_To-do item:_
Go through the material and pull out every line with the string "complex" in it.

_Source information:_
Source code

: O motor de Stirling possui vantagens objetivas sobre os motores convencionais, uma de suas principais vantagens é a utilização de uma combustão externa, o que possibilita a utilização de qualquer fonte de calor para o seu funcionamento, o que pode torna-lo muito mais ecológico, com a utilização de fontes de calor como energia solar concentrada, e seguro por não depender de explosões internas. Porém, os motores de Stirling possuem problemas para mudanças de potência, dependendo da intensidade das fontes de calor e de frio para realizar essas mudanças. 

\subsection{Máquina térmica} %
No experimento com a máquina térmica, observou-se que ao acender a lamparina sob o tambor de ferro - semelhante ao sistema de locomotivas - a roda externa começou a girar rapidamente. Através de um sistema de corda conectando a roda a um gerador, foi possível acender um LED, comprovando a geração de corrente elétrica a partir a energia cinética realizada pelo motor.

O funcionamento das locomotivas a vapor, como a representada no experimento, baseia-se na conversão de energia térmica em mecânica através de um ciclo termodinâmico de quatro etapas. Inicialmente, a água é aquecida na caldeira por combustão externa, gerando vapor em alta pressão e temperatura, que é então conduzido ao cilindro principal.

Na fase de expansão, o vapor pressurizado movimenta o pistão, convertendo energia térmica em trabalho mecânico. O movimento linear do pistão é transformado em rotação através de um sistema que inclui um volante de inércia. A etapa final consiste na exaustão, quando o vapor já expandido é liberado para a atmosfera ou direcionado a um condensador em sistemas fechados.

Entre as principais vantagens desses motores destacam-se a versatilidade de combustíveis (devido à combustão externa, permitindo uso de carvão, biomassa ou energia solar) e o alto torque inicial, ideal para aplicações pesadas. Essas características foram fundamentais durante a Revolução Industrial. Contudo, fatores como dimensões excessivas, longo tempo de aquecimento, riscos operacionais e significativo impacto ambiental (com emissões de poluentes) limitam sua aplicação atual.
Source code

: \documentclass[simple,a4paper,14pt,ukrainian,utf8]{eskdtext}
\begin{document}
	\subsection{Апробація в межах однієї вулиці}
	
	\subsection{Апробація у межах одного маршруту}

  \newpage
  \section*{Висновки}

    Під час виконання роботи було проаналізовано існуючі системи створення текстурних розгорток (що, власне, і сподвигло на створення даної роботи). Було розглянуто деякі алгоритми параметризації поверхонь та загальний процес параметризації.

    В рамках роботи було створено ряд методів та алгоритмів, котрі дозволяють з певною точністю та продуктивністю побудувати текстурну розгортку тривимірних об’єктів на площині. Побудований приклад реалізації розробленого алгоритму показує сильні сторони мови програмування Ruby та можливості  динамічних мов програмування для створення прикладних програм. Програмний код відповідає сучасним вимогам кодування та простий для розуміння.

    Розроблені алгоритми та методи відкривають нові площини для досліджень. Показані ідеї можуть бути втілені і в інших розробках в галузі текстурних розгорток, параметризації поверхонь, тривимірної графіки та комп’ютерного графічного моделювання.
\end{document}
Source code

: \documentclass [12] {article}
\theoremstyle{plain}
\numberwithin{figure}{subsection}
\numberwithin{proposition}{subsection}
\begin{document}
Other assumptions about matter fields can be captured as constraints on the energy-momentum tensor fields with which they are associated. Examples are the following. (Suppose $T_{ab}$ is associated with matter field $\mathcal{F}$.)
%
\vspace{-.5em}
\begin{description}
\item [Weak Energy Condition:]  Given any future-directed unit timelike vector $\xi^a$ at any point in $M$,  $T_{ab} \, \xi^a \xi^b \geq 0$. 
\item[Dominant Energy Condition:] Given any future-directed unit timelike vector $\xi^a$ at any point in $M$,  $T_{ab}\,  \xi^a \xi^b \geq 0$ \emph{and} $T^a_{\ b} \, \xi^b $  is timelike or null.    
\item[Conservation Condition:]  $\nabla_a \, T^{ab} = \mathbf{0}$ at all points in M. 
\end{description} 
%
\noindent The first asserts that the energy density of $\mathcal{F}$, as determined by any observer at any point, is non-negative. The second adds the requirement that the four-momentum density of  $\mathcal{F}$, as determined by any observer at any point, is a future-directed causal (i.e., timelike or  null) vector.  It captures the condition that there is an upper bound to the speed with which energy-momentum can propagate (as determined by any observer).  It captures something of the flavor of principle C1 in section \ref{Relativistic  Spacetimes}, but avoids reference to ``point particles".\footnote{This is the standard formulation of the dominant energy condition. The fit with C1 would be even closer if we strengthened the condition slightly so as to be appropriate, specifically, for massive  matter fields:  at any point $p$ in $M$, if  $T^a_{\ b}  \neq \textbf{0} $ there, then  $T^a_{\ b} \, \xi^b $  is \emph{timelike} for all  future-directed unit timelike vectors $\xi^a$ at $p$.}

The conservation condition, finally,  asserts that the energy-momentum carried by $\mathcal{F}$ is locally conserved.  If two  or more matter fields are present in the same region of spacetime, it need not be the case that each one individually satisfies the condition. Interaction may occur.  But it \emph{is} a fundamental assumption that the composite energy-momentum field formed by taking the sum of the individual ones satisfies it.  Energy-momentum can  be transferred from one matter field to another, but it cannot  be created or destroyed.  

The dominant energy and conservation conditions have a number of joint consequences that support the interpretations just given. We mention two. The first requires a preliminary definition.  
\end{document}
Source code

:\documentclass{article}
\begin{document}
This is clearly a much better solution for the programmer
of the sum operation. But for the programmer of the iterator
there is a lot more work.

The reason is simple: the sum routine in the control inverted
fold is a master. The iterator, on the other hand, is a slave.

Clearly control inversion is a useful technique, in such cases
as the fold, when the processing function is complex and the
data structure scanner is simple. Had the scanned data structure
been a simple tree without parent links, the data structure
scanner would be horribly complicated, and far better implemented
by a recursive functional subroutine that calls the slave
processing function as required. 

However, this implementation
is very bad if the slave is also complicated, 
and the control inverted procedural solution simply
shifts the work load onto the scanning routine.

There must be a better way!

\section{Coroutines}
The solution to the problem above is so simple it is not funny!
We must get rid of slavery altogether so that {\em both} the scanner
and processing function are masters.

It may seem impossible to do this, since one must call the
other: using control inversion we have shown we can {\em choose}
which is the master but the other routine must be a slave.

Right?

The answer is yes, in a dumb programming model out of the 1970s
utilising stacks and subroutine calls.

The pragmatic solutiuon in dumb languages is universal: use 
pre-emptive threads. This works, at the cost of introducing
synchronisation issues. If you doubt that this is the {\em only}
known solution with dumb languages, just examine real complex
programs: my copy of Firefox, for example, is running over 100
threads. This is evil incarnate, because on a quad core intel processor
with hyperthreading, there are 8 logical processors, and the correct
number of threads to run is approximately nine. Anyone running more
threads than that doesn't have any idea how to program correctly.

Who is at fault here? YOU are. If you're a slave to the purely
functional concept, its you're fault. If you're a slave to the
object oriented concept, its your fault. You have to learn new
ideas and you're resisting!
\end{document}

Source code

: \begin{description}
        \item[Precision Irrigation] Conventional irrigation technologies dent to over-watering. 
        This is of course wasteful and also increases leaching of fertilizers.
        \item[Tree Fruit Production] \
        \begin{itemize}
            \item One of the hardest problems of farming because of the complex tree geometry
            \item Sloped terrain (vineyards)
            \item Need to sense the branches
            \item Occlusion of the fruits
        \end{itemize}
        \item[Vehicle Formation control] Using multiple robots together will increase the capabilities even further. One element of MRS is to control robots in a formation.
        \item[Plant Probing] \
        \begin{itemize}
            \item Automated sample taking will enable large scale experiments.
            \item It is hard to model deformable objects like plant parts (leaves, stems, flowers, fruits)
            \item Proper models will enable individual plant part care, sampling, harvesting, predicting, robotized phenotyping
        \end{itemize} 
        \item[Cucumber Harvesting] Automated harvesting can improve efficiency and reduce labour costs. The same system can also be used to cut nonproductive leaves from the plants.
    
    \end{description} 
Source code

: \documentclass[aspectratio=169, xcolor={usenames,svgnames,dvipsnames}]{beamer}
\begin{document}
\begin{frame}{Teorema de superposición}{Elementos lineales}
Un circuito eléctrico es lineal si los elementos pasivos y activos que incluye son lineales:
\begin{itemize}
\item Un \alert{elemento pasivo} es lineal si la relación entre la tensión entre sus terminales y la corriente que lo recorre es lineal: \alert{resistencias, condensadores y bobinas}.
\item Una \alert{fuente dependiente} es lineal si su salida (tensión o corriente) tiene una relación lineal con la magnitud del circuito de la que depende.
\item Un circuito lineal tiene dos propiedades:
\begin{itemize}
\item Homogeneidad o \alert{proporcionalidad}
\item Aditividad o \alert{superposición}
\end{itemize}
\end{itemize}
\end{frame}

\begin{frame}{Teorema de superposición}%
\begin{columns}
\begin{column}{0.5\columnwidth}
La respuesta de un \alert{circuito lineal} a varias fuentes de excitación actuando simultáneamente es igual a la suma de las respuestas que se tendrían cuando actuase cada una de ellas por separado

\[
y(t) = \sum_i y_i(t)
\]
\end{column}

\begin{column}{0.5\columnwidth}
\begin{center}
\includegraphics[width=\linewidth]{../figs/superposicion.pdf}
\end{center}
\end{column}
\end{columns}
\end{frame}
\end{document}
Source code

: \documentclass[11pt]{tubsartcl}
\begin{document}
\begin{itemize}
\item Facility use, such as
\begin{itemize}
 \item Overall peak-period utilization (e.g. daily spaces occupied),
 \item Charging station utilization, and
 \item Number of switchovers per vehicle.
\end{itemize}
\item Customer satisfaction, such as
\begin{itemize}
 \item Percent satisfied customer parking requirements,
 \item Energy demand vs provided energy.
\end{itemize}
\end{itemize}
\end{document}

_Problem solution:_
as the fold, when the processing function is complex and the
known solution with dumb languages, just examine real complex
            \item One of the hardest problems of farming because of the complex tree geometry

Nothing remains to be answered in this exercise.